We use `plot_comparison_bars` to compare baseline vs steered performance.

In [None]:
baseline_by_type = instr_summary[instr_summary["alpha"] == 0.0].set_index("instruction_type")
best_alpha = 10.0
steered_by_type = instr_summary[instr_summary["alpha"] == best_alpha].set_index("instruction_type")

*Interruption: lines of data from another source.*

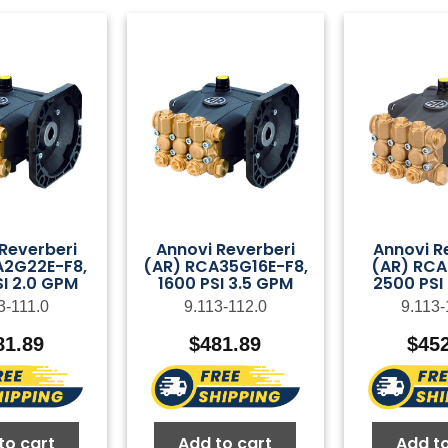
Reverberi
Annovi Reverberi
Annovi R
A2G22E-F8,
(AR) RCA35G16E-F8,
(AR) RCA
I 2.0 GPM
1600 PSI 3.5 GPM
2500 PSI
3-111.0
9.113-112.0
9.113-
81.89
$
481.89
$
45
to cart
Add to cart
Add to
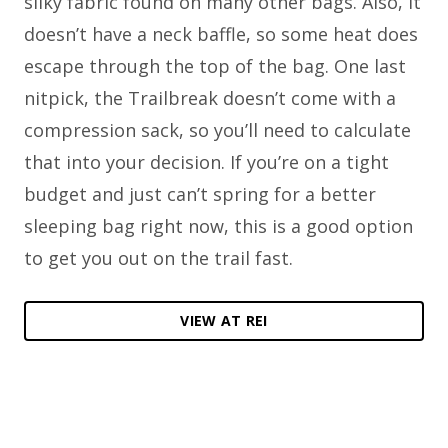
silky fabric found on many other bags. Also, it
doesn’t have a neck baffle, so some heat does
escape through the top of the bag. One last
nitpick, the Trailbreak doesn’t come with a
compression sack, so you’ll need to calculate
that into your decision. If you’re on a tight
budget and just can’t spring for a better
sleeping bag right now, this is a good option
to get you out on the trail fast.
VIEW AT REI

comparison_by_type = pd.DataFrame({
    "instruction_type": baseline_by_type.index,
    "follow_delta": steered_by_type["follow_rate"].values - baseline_by_type["follow_rate"].values,
    "reward_delta_scaled": (steered_by_type["mean_reward"].values - baseline_by_type["mean_reward"].values) / 3,
}).sort_values("follow_delta", ascending=False)

plot_comparison_bars(
    comparison_by_type,
    metric_cols=["follow_delta", "reward_delta_scaled"],
    group_col="instruction_type",
    title=f"change from baseline (alpha={best_alpha})",
    ylabel="delta from baseline",
    colors=["steelblue", "coral"],
)
plt.show()

### Efficiency Frontier

We can overlay a Pareto frontier on the scatter plot using `plot_pareto_frontier`.

In [None]:
fig, ax = plt.subplots(figsize=(8, 6))

# filter to non-baseline for scatter
pasta_summary = summary[summary["config"] != "baseline"]
baseline_row = summary[summary["config"] == "baseline"].iloc[0] if len(summary[summary["config"] == "baseline"]) > 0 else None

# plot scatter with tradeoff
plot_tradeoff_scatter(
    pasta_summary,
    x_metric="strict_prompt_acc",
    y_metric="mean_reward",
    color_col="alpha",
    label_col="config",
    baseline_row=baseline_row,
    ax=ax,
    title="quality–compliance tradeoff with pareto frontier",
    xlabel="strict prompt accuracy",
    ylabel="mean reward score",
)

# overlay Pareto frontier
plot_pareto_frontier(
    pasta_summary,
    x_metric="strict_prompt_acc",
    y_metric="mean_reward",
    ax=ax,
    maximize_x=True,
    maximize_y=True,
)

plt.tight_layout()
plt.show()

## Takeaways

PASTA steering can improve instruction following, but the optimal alpha depends on the acceptable quality trade-off. For this model and task, moderate steering (α ∈ [10, 20]) typically offers the best balance.